The priest got the virus in June while he was serving as a chaplain at San Quentin State Prison, where more than 25 inmates have died of the virus. Watching it spread through the prison was an experience of “real terror,” he said.

And now comes Christmas. Culturally, it is a time for family gatherings, cross-country travel, intergenerational gift exchanges and sprawling group meals — rituals made challenging or impossible by the pandemic. Spiritually, it is a moment to celebrate the arrival of God in human form on Earth.

“How do we reconcile the hopeful theme of Christmas with the desolate year we just experienced?” Williams wondered. His homily at his new parish Thursday night will focus on “the heart of the Christmas message: the incarnation,” where God enters into the mortal experience of pain, grief and death.

Across the country, other Christian leaders were making similar attempts to reconcile spiritual hope and situational despair.

“In my heart it really doesn’t feel like Christmas because it didn’t feel like Thanksgiving, and it didn’t feel like Labor Day or the Fourth of July,” said the Rev. James Riley, senior pastor at House of Prayer Baptist Church in Baton Rouge, Louisiana. “It’s hard to muster up that joy.”

Still, he plans to preach on God’s faithfulness even in bleak times at a brief Christmas service Friday.

Attendees will wear masks and be spaced out in the small sanctuary as they sing “Joy to the World.” Large white cardboard letters at the front of the pulpit, visible to those watching from home on Facebook, spell out “HOPE.”

The pandemic has prevented pastors from preaching to crowded pews, but it has also kept them from other duties: sitting with the sick and comforting mourners.

“This loss is just huge and cavernous because you have not only the death but the inability to connect,” said the Rev. Carol Howard Merritt, pastor at Bedford Presbyterian Church in Bedford, New York. “You’re not able to hold those hands or give those hugs or cry with people in the same way.”

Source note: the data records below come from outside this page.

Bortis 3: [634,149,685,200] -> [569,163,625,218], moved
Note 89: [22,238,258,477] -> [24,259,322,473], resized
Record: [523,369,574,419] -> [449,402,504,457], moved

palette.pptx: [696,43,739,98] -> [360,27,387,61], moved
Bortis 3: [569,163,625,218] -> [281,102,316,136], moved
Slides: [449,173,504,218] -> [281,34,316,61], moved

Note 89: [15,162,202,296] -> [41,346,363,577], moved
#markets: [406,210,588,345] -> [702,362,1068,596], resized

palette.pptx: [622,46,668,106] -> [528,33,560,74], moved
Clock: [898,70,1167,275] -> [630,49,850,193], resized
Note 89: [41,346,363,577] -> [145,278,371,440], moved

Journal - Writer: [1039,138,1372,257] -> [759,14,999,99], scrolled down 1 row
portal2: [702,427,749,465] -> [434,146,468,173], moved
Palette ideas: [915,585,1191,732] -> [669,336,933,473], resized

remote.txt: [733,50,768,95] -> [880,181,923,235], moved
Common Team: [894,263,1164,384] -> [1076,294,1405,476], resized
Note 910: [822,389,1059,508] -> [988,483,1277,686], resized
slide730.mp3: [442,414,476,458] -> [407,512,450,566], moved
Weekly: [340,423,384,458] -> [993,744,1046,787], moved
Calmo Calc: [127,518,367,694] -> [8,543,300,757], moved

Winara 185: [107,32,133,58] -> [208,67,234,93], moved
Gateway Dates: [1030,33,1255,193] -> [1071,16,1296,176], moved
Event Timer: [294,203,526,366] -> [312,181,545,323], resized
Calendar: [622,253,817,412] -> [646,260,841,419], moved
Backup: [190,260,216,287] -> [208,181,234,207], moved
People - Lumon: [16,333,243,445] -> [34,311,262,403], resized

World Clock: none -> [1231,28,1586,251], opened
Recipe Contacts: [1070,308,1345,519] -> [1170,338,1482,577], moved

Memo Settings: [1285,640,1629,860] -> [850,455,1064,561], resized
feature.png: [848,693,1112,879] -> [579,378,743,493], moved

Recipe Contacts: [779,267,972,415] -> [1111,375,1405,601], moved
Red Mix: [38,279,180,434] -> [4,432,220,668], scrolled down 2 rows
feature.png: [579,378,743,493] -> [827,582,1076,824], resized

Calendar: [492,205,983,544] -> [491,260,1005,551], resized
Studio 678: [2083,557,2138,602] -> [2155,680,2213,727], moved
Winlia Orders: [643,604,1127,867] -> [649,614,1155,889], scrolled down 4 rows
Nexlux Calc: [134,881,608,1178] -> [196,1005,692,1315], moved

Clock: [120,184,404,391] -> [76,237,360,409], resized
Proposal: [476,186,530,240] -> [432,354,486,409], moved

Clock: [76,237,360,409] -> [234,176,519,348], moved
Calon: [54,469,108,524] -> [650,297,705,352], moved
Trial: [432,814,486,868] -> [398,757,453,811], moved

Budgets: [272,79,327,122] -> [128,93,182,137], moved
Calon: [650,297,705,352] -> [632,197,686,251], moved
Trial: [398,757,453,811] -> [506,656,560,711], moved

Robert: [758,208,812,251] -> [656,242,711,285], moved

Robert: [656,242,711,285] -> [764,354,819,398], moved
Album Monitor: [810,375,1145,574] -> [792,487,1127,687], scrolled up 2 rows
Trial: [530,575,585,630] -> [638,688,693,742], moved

Merritt became pastor at the church in September and has still not met all of her congregants in person.

On Thursday afternoon, Merritt’s church will put on a Christmas Eve “pop-up pageant,” where children will receive costume masks on the spot and join a small procession outside. The church windows will be open, and organ music will waft through the air. In the evening, Merritt will preach outside, with a small group of parishioners gathered in front of the church.

The holiday centered on childbirth reminds her of being a new mother, gazing down at her infant daughter and feeling overwhelmed by the potential of new life — hopefully 90 years of life in one 6-pound infant.

This year, “there’s so much death and horror all around us, yet somehow we have the audacity to come together and remember life and hope and the beauty of potential,” she reflected. “We see glimmers of that with the vaccine coming. We can see enough around the corner to know that there will be life.”

Across the country, in California, First Presbyterian Church of Palo Alto has not met in person since March and does not expect to reconvene in person before the end of next summer.

In the Advent season leading up to Christmas, the Rev. Bruce Reyes-Chow, the senior pastor, found himself returning to the word “Immanuel,” a name for Jesus that means “God with us.”

“‘God with us’ this year takes on a whole new meaning,” he said. “He’s with us experiencing the grief and lament, but also the joy and hope and the peace.”

Reyes-Chow’s grandmother died of the virus Dec. 11. She was buried Wednesday, the day before Christmas Eve.

In preparation for the livestreamed Christmas Eve service this week, the church mailed candles and the words to the carol “Silent Night” to congregants, some now in far-flung locations.

At 5 p.m. and again at 11:30 p.m. Thursday, members will gather on Zoom, dim the lights in their homes, and sing “Silent night, holy night / All is calm, all is bright.” On the screens in front of them, a grid of rectangles will glow with candlelight, a glimpse of warmth in the long, dark night before Christmas morning.